Credit: FDA
New research suggests that 20% of recent drug approvals occurred without pharmaceutical companies and the US Food and Drug Administration (FDA) meeting to discuss pivotal studies.
When these meetings did occur, companies did not comply with a quarter of FDA recommendations regarding study design or primary outcome.
Steven Woloshin, MD, of the Dartmouth Institute for Health Policy and Clinical Practice in Lebanon, New Hampshire, and his colleagues reported these findings in JAMA.
The researchers noted that federal regulations encourage but do not require meetings between pharmaceutical companies and the FDA during the design phase of pivotal studies assessing drug efficacy and safety for the proposed indication.
These meetings often generate FDA recommendations for improving research, but companies are not bound to follow them.

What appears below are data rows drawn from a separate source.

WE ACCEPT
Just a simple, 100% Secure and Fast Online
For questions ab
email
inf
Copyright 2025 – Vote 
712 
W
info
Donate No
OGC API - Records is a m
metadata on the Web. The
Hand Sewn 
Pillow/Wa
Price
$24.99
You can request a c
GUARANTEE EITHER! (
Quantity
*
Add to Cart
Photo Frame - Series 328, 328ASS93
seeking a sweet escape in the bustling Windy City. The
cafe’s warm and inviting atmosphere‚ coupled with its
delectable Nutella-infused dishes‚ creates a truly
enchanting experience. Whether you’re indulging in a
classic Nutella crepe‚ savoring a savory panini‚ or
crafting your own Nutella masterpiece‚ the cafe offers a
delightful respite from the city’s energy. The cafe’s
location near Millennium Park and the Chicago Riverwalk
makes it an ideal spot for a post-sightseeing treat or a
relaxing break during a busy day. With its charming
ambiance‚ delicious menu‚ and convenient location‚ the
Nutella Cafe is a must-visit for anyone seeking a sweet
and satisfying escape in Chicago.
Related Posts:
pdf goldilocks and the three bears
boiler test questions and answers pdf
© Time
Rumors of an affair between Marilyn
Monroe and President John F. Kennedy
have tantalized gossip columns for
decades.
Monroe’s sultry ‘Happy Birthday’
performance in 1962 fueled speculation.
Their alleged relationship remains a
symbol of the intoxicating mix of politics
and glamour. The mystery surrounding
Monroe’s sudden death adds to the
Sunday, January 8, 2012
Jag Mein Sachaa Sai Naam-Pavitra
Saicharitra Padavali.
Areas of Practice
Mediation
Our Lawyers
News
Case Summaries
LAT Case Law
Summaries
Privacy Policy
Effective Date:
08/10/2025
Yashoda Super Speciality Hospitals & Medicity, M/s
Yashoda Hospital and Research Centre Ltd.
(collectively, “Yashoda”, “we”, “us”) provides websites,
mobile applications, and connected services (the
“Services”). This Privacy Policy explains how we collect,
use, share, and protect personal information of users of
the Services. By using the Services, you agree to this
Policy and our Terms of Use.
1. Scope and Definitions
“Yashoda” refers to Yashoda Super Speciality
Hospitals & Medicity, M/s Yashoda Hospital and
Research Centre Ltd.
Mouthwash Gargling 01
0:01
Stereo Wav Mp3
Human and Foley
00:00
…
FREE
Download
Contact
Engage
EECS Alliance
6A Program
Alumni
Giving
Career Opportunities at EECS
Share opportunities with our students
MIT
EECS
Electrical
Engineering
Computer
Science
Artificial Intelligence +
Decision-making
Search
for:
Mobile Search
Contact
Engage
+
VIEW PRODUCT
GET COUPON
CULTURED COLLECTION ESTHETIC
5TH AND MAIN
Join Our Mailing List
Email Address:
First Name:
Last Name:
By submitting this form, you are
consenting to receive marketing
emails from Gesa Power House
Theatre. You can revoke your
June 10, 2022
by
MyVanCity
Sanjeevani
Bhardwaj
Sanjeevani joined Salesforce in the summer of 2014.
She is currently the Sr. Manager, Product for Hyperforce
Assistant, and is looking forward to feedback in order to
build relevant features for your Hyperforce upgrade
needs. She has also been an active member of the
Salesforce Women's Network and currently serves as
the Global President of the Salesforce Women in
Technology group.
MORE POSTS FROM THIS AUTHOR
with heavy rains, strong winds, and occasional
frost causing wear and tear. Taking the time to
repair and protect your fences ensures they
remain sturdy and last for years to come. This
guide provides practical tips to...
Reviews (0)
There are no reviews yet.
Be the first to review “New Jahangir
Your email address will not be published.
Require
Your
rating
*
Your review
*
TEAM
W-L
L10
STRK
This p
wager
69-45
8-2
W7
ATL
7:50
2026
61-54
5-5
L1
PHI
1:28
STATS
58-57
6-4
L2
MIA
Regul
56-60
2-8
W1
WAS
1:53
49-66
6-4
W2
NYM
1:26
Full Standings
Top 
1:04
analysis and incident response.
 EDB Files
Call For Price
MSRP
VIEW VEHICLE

To evaluate this process, Dr Woloshin and his colleagues reviewed and analyzed approximately 200 FDA documents (memos, meeting minutes, filing checklists, and medical, statistical, and summary reviews) for 35 new drugs approved between February 1, 2011, and February 29, 2012.
The researchers identified all FDA comments and analyzed recommendations about pivotal study design or primary outcomes and characterized the effect of recommendations on study quality.
Of 35 new drug approvals, companies met with the FDA to discuss pivotal studies for 28 (80%). The FDA made 53 recommendations about design (eg, controls, doses, study length) or primary outcome for 21 approvals.
Fifty-one recommendations were judged as increasing study quality (eg, adding controls, blinding, or specific measures and frequency for toxicity assessments, lengthening studies to assess outcome durability) and 2 as having an uncertain effect.
Companies complied with 40 of the 53 recommendations (75%). An example of non-compliance is the FDA recommending randomized trials of brentuximab and crizotinib, with the companies conducting uncontrolled studies.
Other cases included primary outcome choice (eg, progression-free survival instead of overall survival) and drug (active comparator) doses tested.
Companies can also request FDA review of pivotal trial protocols. If the FDA endorses the protocol, it agrees not to object to any study design issues when reviewing the drug for approval.
Companies requested protocol review for 21 of the 35 new drug approvals, and the FDA endorsed the protocol for 12.
The researchers said instituting mandatory FDA review of pivotal trial protocols with the power to issue binding recommendations could be an effective way to optimize study quality.
An FDA-commissioned report suggested that stronger early FDA involvement could prevent deficiencies that delay the approval of effective drugs and more clearly identify drugs that are ineffective or harmful.